[Supplied passage — start]
The Oxford English dictionary gives as the meanings of Simon Pure “the real, genuine, or authentic person or thing.” As an adjective it means “real, genuine, and authentic. Also, pure, unadulterated; honest, upright.” On the other hand, American dictionaries such as the American Heritage Dictionary of the English Language gives the alternative meanings of “genuinely and thoroughly pure” or “superficially or hypocritically virtuous.”
It may be questioned whether a term from such an obscure literary reference with an ambiguous meaning is an appropriate term to use in an ex tempore judgment of this kind.
[Supplied passage — finish]
[Recorded information — start]
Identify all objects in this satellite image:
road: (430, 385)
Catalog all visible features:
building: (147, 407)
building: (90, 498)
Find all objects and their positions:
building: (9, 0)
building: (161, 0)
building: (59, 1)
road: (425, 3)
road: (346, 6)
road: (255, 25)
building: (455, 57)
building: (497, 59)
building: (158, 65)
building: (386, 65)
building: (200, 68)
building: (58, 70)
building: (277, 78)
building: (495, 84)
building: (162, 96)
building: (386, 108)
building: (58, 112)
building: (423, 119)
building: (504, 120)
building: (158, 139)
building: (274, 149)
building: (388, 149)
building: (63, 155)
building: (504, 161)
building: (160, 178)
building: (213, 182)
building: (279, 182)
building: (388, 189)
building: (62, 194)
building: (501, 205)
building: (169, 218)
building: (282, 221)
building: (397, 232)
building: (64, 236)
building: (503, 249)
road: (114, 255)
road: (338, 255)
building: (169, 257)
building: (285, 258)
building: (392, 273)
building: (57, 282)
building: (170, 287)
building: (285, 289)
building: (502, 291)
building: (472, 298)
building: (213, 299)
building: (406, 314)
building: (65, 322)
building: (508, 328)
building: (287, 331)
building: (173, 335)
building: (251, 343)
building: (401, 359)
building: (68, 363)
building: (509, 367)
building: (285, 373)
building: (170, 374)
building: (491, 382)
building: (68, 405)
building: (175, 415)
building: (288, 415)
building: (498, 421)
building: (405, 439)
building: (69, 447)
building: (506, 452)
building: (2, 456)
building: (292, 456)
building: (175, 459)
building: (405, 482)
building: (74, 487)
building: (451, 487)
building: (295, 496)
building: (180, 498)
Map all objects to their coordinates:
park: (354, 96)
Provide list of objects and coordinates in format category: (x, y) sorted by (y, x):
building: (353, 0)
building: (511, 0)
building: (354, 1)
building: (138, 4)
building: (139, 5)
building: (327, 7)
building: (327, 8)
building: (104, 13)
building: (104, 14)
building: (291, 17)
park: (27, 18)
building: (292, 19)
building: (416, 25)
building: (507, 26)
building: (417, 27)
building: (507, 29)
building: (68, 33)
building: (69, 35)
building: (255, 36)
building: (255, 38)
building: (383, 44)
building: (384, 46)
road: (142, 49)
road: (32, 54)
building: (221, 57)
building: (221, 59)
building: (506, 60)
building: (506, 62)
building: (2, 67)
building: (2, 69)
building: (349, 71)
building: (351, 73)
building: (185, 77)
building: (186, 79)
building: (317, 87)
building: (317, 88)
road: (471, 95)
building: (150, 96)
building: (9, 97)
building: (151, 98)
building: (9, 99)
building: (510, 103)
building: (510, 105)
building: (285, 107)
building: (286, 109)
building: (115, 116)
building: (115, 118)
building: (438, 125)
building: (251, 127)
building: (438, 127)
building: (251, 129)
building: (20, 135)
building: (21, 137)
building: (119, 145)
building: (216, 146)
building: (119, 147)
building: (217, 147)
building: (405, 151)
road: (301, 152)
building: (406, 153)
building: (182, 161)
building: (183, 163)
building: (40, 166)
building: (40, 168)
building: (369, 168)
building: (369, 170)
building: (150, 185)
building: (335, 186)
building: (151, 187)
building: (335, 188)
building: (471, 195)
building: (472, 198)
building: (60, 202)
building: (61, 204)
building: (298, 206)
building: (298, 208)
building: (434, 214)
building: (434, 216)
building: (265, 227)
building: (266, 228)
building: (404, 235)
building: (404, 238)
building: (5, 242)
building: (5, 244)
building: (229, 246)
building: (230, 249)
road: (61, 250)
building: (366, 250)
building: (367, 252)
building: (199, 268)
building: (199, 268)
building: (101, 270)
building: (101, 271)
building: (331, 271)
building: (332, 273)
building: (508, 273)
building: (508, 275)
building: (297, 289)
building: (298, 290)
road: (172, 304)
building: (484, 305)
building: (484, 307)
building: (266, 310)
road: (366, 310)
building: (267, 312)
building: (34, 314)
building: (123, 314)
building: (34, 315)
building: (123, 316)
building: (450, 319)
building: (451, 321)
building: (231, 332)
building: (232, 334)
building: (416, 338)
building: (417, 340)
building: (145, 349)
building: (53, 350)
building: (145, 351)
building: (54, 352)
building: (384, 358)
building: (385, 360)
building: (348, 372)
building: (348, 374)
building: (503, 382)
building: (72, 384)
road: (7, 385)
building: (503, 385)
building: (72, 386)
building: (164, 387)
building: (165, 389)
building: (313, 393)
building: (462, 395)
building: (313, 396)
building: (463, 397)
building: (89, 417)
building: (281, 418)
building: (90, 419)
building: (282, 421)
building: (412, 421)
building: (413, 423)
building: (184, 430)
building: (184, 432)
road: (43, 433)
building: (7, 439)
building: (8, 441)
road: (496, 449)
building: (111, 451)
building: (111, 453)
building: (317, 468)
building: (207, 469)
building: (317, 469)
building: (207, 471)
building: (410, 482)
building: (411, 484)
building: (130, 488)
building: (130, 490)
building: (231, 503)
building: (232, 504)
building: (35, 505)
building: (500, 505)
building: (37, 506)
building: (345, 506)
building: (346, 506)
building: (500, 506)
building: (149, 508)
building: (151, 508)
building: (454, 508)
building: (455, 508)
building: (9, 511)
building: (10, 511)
[Recorded information — finish]
[Task prompt]
Write out the passage on Simon Pure word for word, starting at the words "The Oxford English" and ending after the words "of this kind.".

[Result below]
The Oxford English dictionary gives as the meanings of Simon Pure “the real, genuine, or authentic person or thing.” As an adjective it means “real, genuine, and authentic. Also, pure, unadulterated; honest, upright.” On the other hand, American dictionaries such as the American Heritage Dictionary of the English Language gives the alternative meanings of “genuinely and thoroughly pure” or “superficially or hypocritically virtuous.”
It may be questioned whether a term from such an obscure literary reference with an ambiguous meaning is an appropriate term to use in an ex tempore judgment of this kind.